An article in The Daily Telegraph on Saturday has accused councils of persecuting private landlords with a raft of new and unfair charges.
The article by journalist Richard Dyson says landlords are being viewed by local authorities as “cash cows ripe for milking”. The two main costs the article discusses are those for selective licensing and council tax.
Dyson quotes Alan Ward, chairman of the Residential Landlords Association, as saying that new costs for landlords are “a creeping plague” which risk pushing landlords to the point where letting is no longer viable.
Meanwhile the National Landlords Association (NLA) chairman Richard Lambert said the NLA was planning legal action against a number of local authorities to fight back against the rising costs.
Mandatory licensing for certain types of landlord – those who run HMOs, for example – has been in place since 2006. But selective licensing arrangements are viewed by many landlords as little more than a cash-raising exercise.

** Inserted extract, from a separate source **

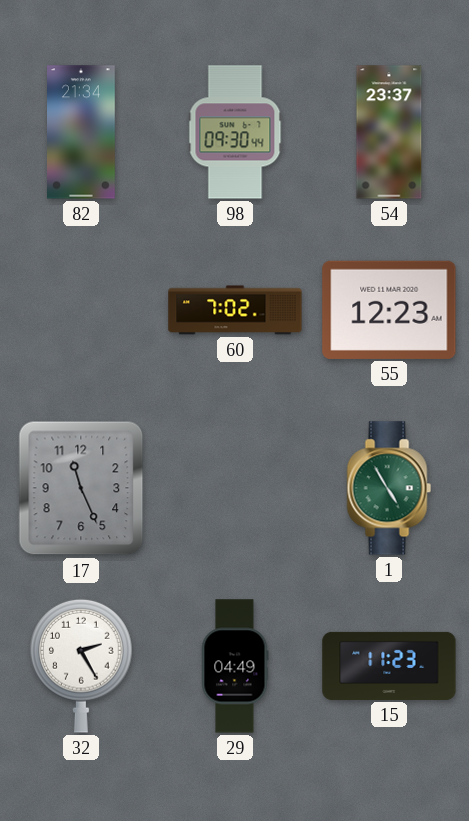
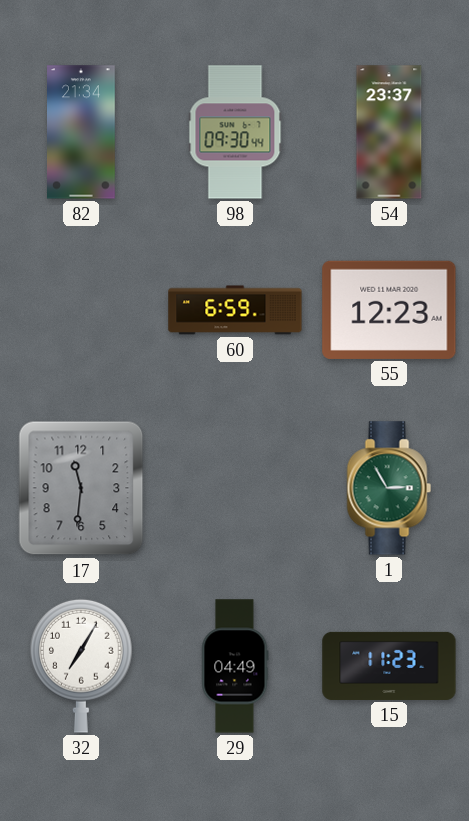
60: 7:02 -> 6:59
17: 11:26 -> 11:31
1: 4:55 -> 2:55
32: 2:25 -> 7:05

Lambert pointed out that the legal position is that money raised through a licence should cover only the administrative costs of that licensing process, and cannot be used to raise money for social or other spending. Another issue is that only responsible landlords pay up – rogue landlords typically dodge the fees.
At a landlord conference last week it was suggested that one council had raised £6m in under two years through the register.
The other issue raised in the article was new legislation which allowed local authorities discretion in the council tax discounts and exemptions they rewarded to property owners and tenants. The changes mean landlords now often have to pay the full council tax rate during brief void periods and are often billed for just a day or two – even if the administrative work involved outweighed the tax collected.